Assignment =
Render every line of text from the records below as a single numbered list, omitting blank lines.

Records provided =
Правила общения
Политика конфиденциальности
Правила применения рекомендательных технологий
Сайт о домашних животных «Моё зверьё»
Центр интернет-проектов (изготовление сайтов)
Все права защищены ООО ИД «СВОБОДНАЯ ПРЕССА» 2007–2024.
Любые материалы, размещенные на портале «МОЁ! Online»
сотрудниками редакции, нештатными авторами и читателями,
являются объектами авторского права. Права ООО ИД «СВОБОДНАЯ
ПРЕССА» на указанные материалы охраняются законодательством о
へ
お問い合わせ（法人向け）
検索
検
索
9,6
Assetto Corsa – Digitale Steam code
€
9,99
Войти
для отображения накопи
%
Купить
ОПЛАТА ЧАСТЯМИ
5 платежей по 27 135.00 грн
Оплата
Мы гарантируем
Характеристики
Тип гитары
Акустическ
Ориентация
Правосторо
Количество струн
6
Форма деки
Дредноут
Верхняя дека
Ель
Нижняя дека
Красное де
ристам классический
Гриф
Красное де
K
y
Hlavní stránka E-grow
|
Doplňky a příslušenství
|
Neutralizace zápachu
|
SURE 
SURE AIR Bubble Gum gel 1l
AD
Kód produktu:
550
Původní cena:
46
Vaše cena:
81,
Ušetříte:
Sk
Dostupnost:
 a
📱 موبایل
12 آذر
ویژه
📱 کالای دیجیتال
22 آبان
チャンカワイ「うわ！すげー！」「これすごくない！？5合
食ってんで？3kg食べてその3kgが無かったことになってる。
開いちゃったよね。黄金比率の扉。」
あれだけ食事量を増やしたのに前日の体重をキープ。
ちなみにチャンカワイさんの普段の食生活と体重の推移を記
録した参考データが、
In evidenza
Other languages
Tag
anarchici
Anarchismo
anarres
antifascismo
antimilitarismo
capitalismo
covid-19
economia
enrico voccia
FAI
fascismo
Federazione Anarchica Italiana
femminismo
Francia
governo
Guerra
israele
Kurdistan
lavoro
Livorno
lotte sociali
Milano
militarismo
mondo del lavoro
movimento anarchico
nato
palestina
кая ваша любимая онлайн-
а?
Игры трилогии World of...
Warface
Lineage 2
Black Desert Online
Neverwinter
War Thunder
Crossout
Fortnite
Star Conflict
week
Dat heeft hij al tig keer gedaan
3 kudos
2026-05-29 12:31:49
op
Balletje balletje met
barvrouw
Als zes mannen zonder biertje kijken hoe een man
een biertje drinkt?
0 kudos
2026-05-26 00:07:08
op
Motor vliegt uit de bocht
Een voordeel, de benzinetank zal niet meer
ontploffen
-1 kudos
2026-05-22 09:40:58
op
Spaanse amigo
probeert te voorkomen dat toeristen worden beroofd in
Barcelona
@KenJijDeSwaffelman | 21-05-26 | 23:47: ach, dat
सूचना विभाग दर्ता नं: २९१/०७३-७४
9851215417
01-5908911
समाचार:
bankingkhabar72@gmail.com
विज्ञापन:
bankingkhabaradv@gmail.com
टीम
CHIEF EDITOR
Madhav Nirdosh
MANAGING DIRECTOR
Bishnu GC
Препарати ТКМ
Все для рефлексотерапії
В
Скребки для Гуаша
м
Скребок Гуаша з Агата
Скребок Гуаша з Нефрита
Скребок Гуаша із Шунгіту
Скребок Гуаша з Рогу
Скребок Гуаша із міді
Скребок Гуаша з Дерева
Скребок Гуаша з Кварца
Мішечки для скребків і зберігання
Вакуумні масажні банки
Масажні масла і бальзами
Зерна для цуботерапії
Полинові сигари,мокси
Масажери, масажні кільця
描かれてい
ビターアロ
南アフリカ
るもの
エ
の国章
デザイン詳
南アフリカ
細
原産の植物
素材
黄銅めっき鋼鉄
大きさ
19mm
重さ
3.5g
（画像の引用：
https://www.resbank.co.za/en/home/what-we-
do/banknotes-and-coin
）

Result below =
1. Правила общения
2. Политика конфиденциальности
3. Правила применения рекомендательных технологий
4. Сайт о домашних животных «Моё зверьё»
5. Центр интернет-проектов (изготовление сайтов)
6. Все права защищены ООО ИД «СВОБОДНАЯ ПРЕССА» 2007–2024.
7. Любые материалы, размещенные на портале «МОЁ! Online»
8. сотрудниками редакции, нештатными авторами и читателями,
9. являются объектами авторского права. Права ООО ИД «СВОБОДНАЯ
10. ПРЕССА» на указанные материалы охраняются законодательством о
11. へ
12. お問い合わせ（法人向け）
13. 検索
14. 検
15. 索
16. 9,6
17. Assetto Corsa – Digitale Steam code
18. €
19. 9,99
20. Войти
21. для отображения накопи
22. %
23. Купить
24. ОПЛАТА ЧАСТЯМИ
25. 5 платежей по 27 135.00 грн
26. Оплата
27. Мы гарантируем
28. Характеристики
29. Тип гитары
30. Акустическ
31. Ориентация
32. Правосторо
33. Количество струн
34. 6
35. Форма деки
36. Дредноут
37. Верхняя дека
38. Ель
39. Нижняя дека
40. Красное де
41. ристам классический
42. Гриф
43. Красное де
44. K
45. y
46. Hlavní stránka E-grow
47. |
48. Doplňky a příslušenství
49. |
50. Neutralizace zápachu
51. |
52. SURE 
53. SURE AIR Bubble Gum gel 1l
54. AD
55. Kód produktu:
56. 550
57. Původní cena:
58. 46
59. Vaše cena:
60. 81,
61. Ušetříte:
62. Sk
63. Dostupnost:
64.  a
65. 📱 موبایل
66. 12 آذر
67. ویژه
68. 📱 کالای دیجیتال
69. 22 آبان
70. チャンカワイ「うわ！すげー！」「これすごくない！？5合
71. 食ってんで？3kg食べてその3kgが無かったことになってる。
72. 開いちゃったよね。黄金比率の扉。」
73. あれだけ食事量を増やしたのに前日の体重をキープ。
74. ちなみにチャンカワイさんの普段の食生活と体重の推移を記
75. 録した参考データが、
76. In evidenza
77. Other languages
78. Tag
79. anarchici
80. Anarchismo
81. anarres
82. antifascismo
83. antimilitarismo
84. capitalismo
85. covid-19
86. economia
87. enrico voccia
88. FAI
89. fascismo
90. Federazione Anarchica Italiana
91. femminismo
92. Francia
93. governo
94. Guerra
95. israele
96. Kurdistan
97. lavoro
98. Livorno
99. lotte sociali
100. Milano
101. militarismo
102. mondo del lavoro
103. movimento anarchico
104. nato
105. palestina
106. кая ваша любимая онлайн-
107. а?
108. Игры трилогии World of...
109. Warface
110. Lineage 2
111. Black Desert Online
112. Neverwinter
113. War Thunder
114. Crossout
115. Fortnite
116. Star Conflict
117. week
118. Dat heeft hij al tig keer gedaan
119. 3 kudos
120. 2026-05-29 12:31:49
121. op
122. Balletje balletje met
123. barvrouw
124. Als zes mannen zonder biertje kijken hoe een man
125. een biertje drinkt?
126. 0 kudos
127. 2026-05-26 00:07:08
128. op
129. Motor vliegt uit de bocht
130. Een voordeel, de benzinetank zal niet meer
131. ontploffen
132. -1 kudos
133. 2026-05-22 09:40:58
134. op
135. Spaanse amigo
136. probeert te voorkomen dat toeristen worden beroofd in
137. Barcelona
138. @KenJijDeSwaffelman | 21-05-26 | 23:47: ach, dat
139. सूचना विभाग दर्ता नं: २९१/०७३-७४
140. 9851215417
141. 01-5908911
142. समाचार:
143. bankingkhabar72@gmail.com
144. विज्ञापन:
145. bankingkhabaradv@gmail.com
146. टीम
147. CHIEF EDITOR
148. Madhav Nirdosh
149. MANAGING DIRECTOR
150. Bishnu GC
151. Препарати ТКМ
152. Все для рефлексотерапії
153. В
154. Скребки для Гуаша
155. м
156. Скребок Гуаша з Агата
157. Скребок Гуаша з Нефрита
158. Скребок Гуаша із Шунгіту
159. Скребок Гуаша з Рогу
160. Скребок Гуаша із міді
161. Скребок Гуаша з Дерева
162. Скребок Гуаша з Кварца
163. Мішечки для скребків і зберігання
164. Вакуумні масажні банки
165. Масажні масла і бальзами
166. Зерна для цуботерапії
167. Полинові сигари,мокси
168. Масажери, масажні кільця
169. 描かれてい
170. ビターアロ
171. 南アフリカ
172. るもの
173. エ
174. の国章
175. デザイン詳
176. 南アフリカ
177. 細
178. 原産の植物
179. 素材
180. 黄銅めっき鋼鉄
181. 大きさ
182. 19mm
183. 重さ
184. 3.5g
185. （画像の引用：
186. https://www.resbank.co.za/en/home/what-we-
187. do/banknotes-and-coin
188. ）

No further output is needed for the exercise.